> **YOUR GOAL**:
Reply with one number: the count of lines in the data that hold the string "down".

┌─ SUPPLIED DATA

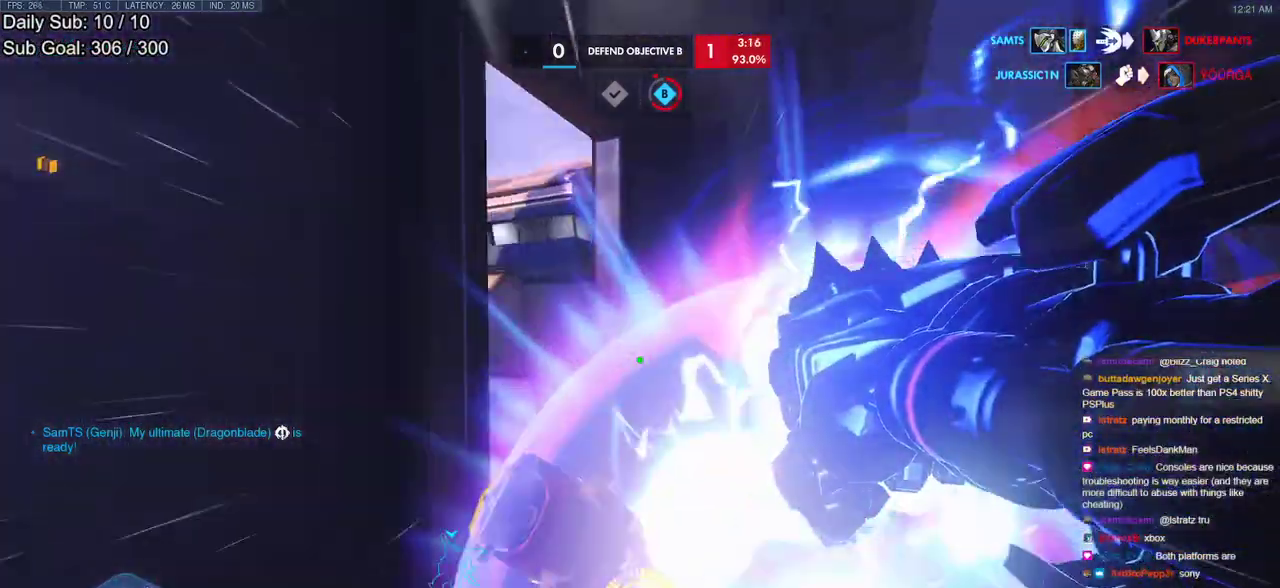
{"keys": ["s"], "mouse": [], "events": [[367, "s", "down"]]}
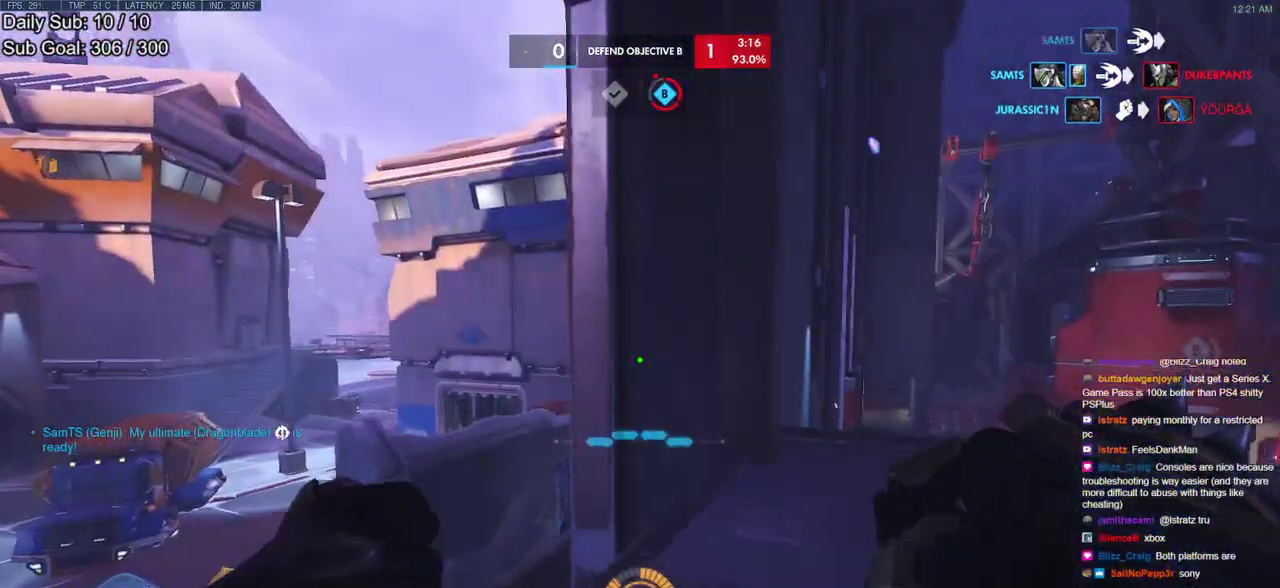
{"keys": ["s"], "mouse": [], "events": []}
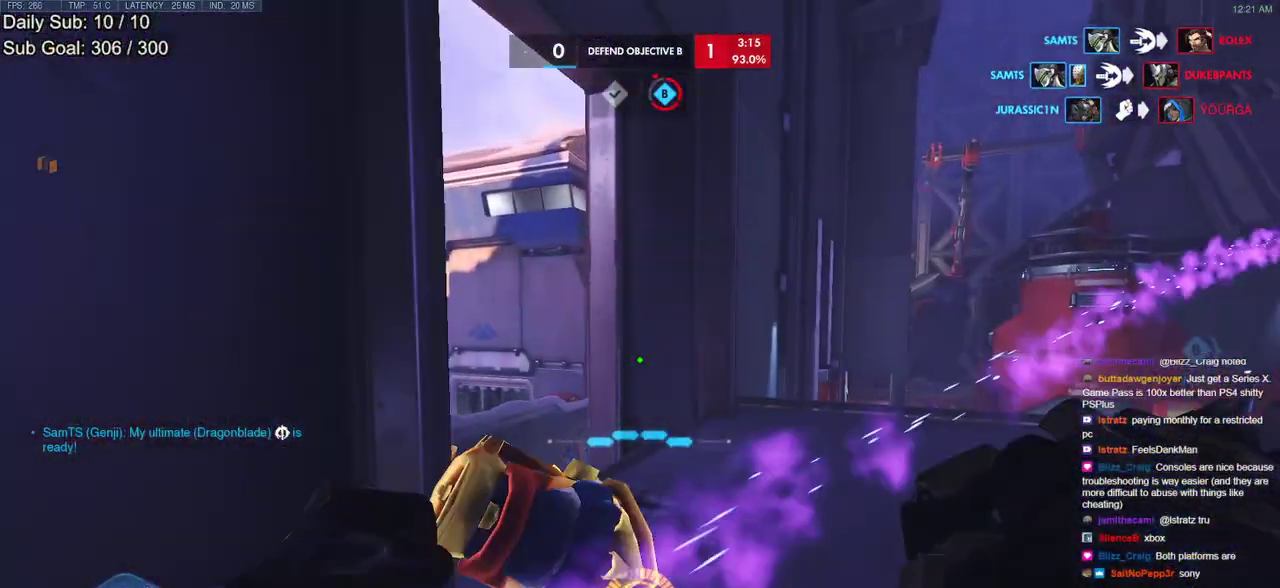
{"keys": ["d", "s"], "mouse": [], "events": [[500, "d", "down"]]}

└─

> **SOLVED EXERCISE**:
2